Travail demandé
Recopiez mot pour mot, dans le texte sur le Sporting Club de Bastia, tout ce qui va de « Lanterne rouge avec » jusqu’à « dans son groupe. ».

Texte fourni
Lanterne rouge avec 21 points au compteur, le Sporting Club de Bastia accueille l’AS Saint-Étienne ce soir à 20h dans un match qui ressemble à une dernière chance. Après la cruelle défaite 4-3 concédée face au Red Star la semaine dernière — alors que les Bleus menaient 3-1 à la mi-temps — le maintien semble mathématiquement quasi impossible. Pourtant, le coach Réginald Ray refuse de baisser les bras et tente de maintenir la flamme dans son groupe.
Le scénario du match face au Red Star hante encore le vestiaire bastiais. Mener 3 buts à 1 à la mi-temps pour finalement s’incliner 4-3 : difficile d’imaginer coup du sort plus cruel, ni image plus parlante des maux qui rongent le Sporting Club de Bastia depuis trop longtemps. Cette défaite a non seulement alourdi l’addition au classement, mais elle a surtout mis à nu des fragilités mentales et défensives que Réginald Ray lui-même peine à minimiser. En conférence de presse d’avant-match, le technicien corse a pourtant tenté d’équilibrer le bilan : « Il faut voir le verre à moitié vide pour que ça ne se reproduise pas, mais aussi insister sur ce qui a été bien, même si au vu du résultat, c’est difficile. »

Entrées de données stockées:
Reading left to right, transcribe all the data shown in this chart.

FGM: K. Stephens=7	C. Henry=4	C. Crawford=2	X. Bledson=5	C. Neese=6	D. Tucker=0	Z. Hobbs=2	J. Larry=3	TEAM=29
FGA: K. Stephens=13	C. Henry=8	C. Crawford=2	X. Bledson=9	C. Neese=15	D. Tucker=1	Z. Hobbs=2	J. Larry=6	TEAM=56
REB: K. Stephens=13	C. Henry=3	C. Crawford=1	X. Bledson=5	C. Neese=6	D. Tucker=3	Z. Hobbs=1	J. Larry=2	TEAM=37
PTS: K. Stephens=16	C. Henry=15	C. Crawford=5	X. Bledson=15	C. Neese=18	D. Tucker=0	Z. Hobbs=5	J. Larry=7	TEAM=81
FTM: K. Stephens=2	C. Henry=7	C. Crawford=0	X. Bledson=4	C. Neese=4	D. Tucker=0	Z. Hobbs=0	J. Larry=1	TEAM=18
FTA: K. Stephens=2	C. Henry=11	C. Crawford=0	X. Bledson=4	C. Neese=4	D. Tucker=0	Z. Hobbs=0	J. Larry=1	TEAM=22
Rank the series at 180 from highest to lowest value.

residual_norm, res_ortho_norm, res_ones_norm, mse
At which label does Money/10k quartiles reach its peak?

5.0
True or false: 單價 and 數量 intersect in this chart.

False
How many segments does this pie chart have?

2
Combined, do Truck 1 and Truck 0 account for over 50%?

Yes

Résultat obtenu
Lanterne rouge avec 21 points au compteur, le Sporting Club de Bastia accueille l’AS Saint-Étienne ce soir à 20h dans un match qui ressemble à une dernière chance. Après la cruelle défaite 4-3 concédée face au Red Star la semaine dernière — alors que les Bleus menaient 3-1 à la mi-temps — le maintien semble mathématiquement quasi impossible. Pourtant, le coach Réginald Ray refuse de baisser les bras et tente de maintenir la flamme dans son groupe.